- [What is required] Will you write out the listing below line for line, changing nothing?

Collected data
+ + + + + + +
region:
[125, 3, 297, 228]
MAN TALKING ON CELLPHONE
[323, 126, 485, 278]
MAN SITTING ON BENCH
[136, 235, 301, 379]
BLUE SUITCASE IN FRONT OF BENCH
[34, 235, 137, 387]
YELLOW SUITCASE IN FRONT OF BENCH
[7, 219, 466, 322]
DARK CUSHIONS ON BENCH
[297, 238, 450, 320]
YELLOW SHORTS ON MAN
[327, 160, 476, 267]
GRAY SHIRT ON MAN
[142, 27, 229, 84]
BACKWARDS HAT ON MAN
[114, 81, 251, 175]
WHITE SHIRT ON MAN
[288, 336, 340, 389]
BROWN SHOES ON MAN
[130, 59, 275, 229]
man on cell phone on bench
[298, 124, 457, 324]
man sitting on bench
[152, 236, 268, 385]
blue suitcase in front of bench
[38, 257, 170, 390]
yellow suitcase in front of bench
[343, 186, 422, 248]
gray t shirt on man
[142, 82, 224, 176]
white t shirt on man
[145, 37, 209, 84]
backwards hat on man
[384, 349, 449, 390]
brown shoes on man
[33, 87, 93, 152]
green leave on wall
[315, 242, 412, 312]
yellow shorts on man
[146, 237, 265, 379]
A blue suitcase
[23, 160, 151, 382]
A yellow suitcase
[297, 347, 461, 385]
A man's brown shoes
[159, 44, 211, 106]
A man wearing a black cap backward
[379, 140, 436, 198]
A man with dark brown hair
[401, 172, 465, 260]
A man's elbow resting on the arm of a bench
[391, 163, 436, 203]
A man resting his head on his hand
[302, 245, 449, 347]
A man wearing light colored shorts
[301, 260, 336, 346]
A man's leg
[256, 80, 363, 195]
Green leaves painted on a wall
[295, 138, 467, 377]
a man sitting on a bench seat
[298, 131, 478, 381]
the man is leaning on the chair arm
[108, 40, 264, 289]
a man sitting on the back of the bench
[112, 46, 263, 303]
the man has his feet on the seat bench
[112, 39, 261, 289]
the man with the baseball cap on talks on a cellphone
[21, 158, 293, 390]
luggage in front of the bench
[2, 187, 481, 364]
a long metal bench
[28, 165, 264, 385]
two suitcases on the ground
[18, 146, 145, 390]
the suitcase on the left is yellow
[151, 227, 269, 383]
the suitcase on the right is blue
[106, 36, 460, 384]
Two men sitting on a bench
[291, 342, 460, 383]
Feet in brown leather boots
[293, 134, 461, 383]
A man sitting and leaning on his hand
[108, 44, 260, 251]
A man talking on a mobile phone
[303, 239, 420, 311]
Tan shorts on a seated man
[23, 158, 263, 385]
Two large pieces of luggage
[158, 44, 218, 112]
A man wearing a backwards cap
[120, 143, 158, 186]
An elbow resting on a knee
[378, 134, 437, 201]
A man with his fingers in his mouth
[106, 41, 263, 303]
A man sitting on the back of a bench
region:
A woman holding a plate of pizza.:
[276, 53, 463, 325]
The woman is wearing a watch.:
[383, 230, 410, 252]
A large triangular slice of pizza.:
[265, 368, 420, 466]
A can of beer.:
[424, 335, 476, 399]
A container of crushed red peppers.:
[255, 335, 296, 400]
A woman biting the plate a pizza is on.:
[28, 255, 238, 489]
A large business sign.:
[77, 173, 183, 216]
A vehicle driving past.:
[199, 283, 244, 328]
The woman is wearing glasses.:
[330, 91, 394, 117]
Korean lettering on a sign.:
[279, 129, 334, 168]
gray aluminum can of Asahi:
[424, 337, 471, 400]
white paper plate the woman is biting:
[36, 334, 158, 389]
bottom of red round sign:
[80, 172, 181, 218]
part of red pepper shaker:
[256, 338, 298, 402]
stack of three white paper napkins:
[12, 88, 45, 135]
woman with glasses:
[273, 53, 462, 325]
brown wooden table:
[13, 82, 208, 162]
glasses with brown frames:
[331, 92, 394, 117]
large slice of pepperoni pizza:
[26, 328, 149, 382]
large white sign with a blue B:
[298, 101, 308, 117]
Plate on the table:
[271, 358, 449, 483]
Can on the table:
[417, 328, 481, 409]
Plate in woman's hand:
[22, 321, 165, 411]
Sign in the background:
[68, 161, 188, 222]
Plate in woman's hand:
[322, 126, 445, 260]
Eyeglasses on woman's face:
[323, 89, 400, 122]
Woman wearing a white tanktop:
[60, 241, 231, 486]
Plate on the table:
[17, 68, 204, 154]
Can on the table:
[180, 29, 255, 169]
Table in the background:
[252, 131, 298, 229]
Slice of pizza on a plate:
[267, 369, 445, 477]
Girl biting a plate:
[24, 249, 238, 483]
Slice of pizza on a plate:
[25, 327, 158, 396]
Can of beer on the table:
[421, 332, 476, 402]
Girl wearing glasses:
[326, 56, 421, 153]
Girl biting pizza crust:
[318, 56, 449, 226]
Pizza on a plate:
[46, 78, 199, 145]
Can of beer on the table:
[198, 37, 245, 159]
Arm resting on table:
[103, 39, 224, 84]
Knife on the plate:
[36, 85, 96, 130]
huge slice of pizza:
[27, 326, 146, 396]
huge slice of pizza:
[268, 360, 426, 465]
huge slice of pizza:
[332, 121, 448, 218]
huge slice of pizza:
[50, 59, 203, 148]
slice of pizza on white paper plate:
+ + + + + + +
- [Answer space]
region:
[125, 3, 297, 228]
MAN TALKING ON CELLPHONE
[323, 126, 485, 278]
MAN SITTING ON BENCH
[136, 235, 301, 379]
BLUE SUITCASE IN FRONT OF BENCH
[34, 235, 137, 387]
YELLOW SUITCASE IN FRONT OF BENCH
[7, 219, 466, 322]
DARK CUSHIONS ON BENCH
[297, 238, 450, 320]
YELLOW SHORTS ON MAN
[327, 160, 476, 267]
GRAY SHIRT ON MAN
[142, 27, 229, 84]
BACKWARDS HAT ON MAN
[114, 81, 251, 175]
WHITE SHIRT ON MAN
[288, 336, 340, 389]
BROWN SHOES ON MAN
[130, 59, 275, 229]
man on cell phone on bench
[298, 124, 457, 324]
man sitting on bench
[152, 236, 268, 385]
blue suitcase in front of bench
[38, 257, 170, 390]
yellow suitcase in front of bench
[343, 186, 422, 248]
gray t shirt on man
[142, 82, 224, 176]
white t shirt on man
[145, 37, 209, 84]
backwards hat on man
[384, 349, 449, 390]
brown shoes on man
[33, 87, 93, 152]
green leave on wall
[315, 242, 412, 312]
yellow shorts on man
[146, 237, 265, 379]
A blue suitcase
[23, 160, 151, 382]
A yellow suitcase
[297, 347, 461, 385]
A man's brown shoes
[159, 44, 211, 106]
A man wearing a black cap backward
[379, 140, 436, 198]
A man with dark brown hair
[401, 172, 465, 260]
A man's elbow resting on the arm of a bench
[391, 163, 436, 203]
A man resting his head on his hand
[302, 245, 449, 347]
A man wearing light colored shorts
[301, 260, 336, 346]
A man's leg
[256, 80, 363, 195]
Green leaves painted on a wall
[295, 138, 467, 377]
a man sitting on a bench seat
[298, 131, 478, 381]
the man is leaning on the chair arm
[108, 40, 264, 289]
a man sitting on the back of the bench
[112, 46, 263, 303]
the man has his feet on the seat bench
[112, 39, 261, 289]
the man with the baseball cap on talks on a cellphone
[21, 158, 293, 390]
luggage in front of the bench
[2, 187, 481, 364]
a long metal bench
[28, 165, 264, 385]
two suitcases on the ground
[18, 146, 145, 390]
the suitcase on the left is yellow
[151, 227, 269, 383]
the suitcase on the right is blue
[106, 36, 460, 384]
Two men sitting on a bench
[291, 342, 460, 383]
Feet in brown leather boots
[293, 134, 461, 383]
A man sitting and leaning on his hand
[108, 44, 260, 251]
A man talking on a mobile phone
[303, 239, 420, 311]
Tan shorts on a seated man
[23, 158, 263, 385]
Two large pieces of luggage
[158, 44, 218, 112]
A man wearing a backwards cap
[120, 143, 158, 186]
An elbow resting on a knee
[378, 134, 437, 201]
A man with his fingers in his mouth
[106, 41, 263, 303]
A man sitting on the back of a bench
region:
A woman holding a plate of pizza.:
[276, 53, 463, 325]
The woman is wearing a watch.:
[383, 230, 410, 252]
A large triangular slice of pizza.:
[265, 368, 420, 466]
A can of beer.:
[424, 335, 476, 399]
A container of crushed red peppers.:
[255, 335, 296, 400]
A woman biting the plate a pizza is on.:
[28, 255, 238, 489]
A large business sign.:
[77, 173, 183, 216]
A vehicle driving past.:
[199, 283, 244, 328]
The woman is wearing glasses.:
[330, 91, 394, 117]
Korean lettering on a sign.:
[279, 129, 334, 168]
gray aluminum can of Asahi:
[424, 337, 471, 400]
white paper plate the woman is biting:
[36, 334, 158, 389]
bottom of red round sign:
[80, 172, 181, 218]
part of red pepper shaker:
[256, 338, 298, 402]
stack of three white paper napkins:
[12, 88, 45, 135]
woman with glasses:
[273, 53, 462, 325]
brown wooden table:
[13, 82, 208, 162]
glasses with brown frames:
[331, 92, 394, 117]
large slice of pepperoni pizza:
[26, 328, 149, 382]
large white sign with a blue B:
[298, 101, 308, 117]
Plate on the table:
[271, 358, 449, 483]
Can on the table:
[417, 328, 481, 409]
Plate in woman's hand:
[22, 321, 165, 411]
Sign in the background:
[68, 161, 188, 222]
Plate in woman's hand:
[322, 126, 445, 260]
Eyeglasses on woman's face:
[323, 89, 400, 122]
Woman wearing a white tanktop:
[60, 241, 231, 486]
Plate on the table:
[17, 68, 204, 154]
Can on the table:
[180, 29, 255, 169]
Table in the background:
[252, 131, 298, 229]
Slice of pizza on a plate:
[267, 369, 445, 477]
Girl biting a plate:
[24, 249, 238, 483]
Slice of pizza on a plate:
[25, 327, 158, 396]
Can of beer on the table:
[421, 332, 476, 402]
Girl wearing glasses:
[326, 56, 421, 153]
Girl biting pizza crust:
[318, 56, 449, 226]
Pizza on a plate:
[46, 78, 199, 145]
Can of beer on the table:
[198, 37, 245, 159]
Arm resting on table:
[103, 39, 224, 84]
Knife on the plate:
[36, 85, 96, 130]
huge slice of pizza:
[27, 326, 146, 396]
huge slice of pizza:
[268, 360, 426, 465]
huge slice of pizza:
[332, 121, 448, 218]
huge slice of pizza:
[50, 59, 203, 148]
slice of pizza on white paper plate:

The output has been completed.